Spring budded and then blossomed. Temperatures rose, and we tasted the first dusting of heat, heralding the approaching dry summer meteorologists have forecast.
Bushfire warnings were posted in our region by the middle of Spring. My husband and I organised our annual fire security assessment and planned when we'd begin our summer fire drills. Our plan at this stage is to stay, stand, and defend the property.
Bushfire Australian-style is frightening. It is wild and unruly. The fire rages out-of-control, hungrily consuming the dry, straw-like grasses of summer, licking up trees, leaping along treetops, billowing in its fury, enveloping the landscape.
Bushfire is a fearsome thing.
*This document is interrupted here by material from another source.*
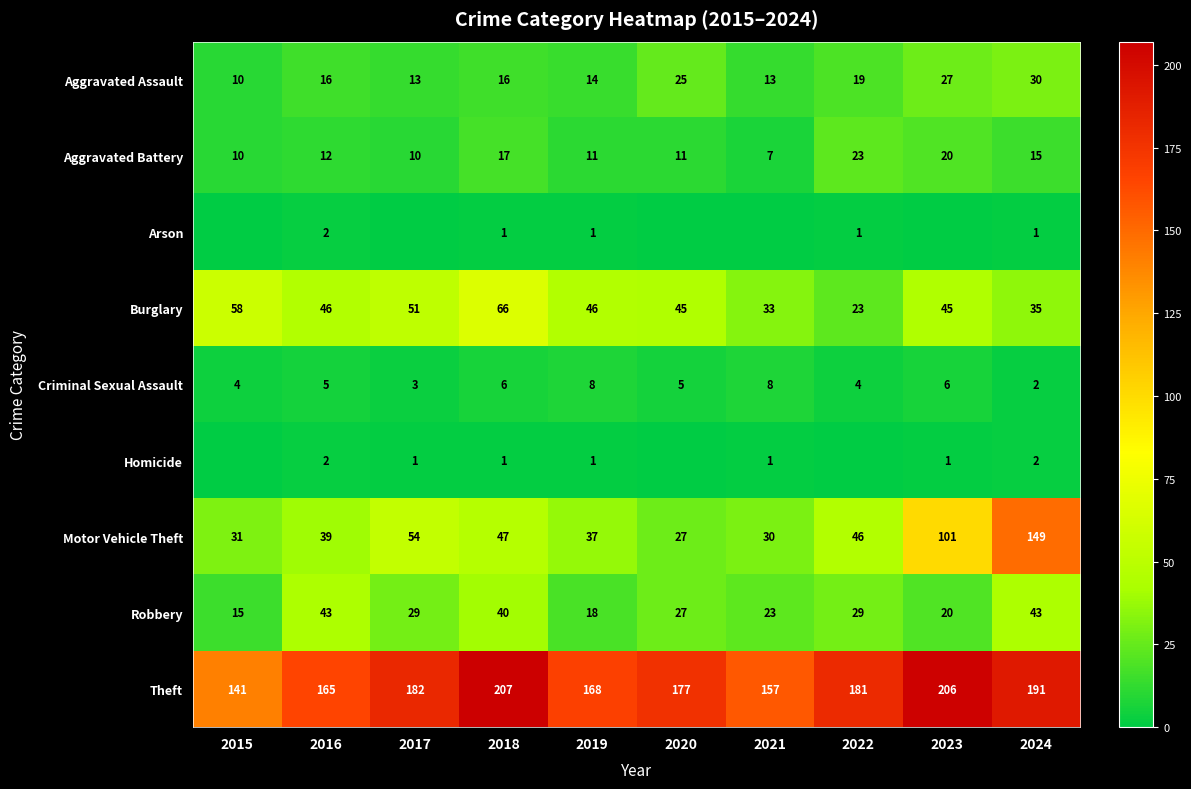

What is the maximum value for Aggravated Assault?

30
I felt the fear and heat of bushfire as a young child, and in my adult years lived through the devastation that such fire can cause. It is an environmental feature here that underscores life Down Under where we live with the breathless heat of the sun.
Snow is a rarity in the Australian landscape. Of course, Australia has its alpine regions, but for a good part of the ski season, snow has to be manufactured.
So this Friday morning, it was a huge surprise when I threw off the bedclothes and trudged sleepily to the windows to open the curtains. Instead of an azure blue sky and bright light of Spring, I experienced the muted white light of a snowed-in morning.
The end-of -week tiredness that I had felt disappeared as I absorbed the snowy landscape. Excited, I grabbed my camera and chronicled the scene. Snow holds the same promise of magic that white fairy lights hung on Christmas trees holds. I look at both in wonderment.
Apart from the whitewash added to the natural colour of the landscape, I was struck by the quiet after a snowfall. Have you heard it? Amazing, isn’t it? Definitely magical! So different from the sounds of a country Spring morning in my part of the world.
In your part of the world, what do you find magical and fearsome?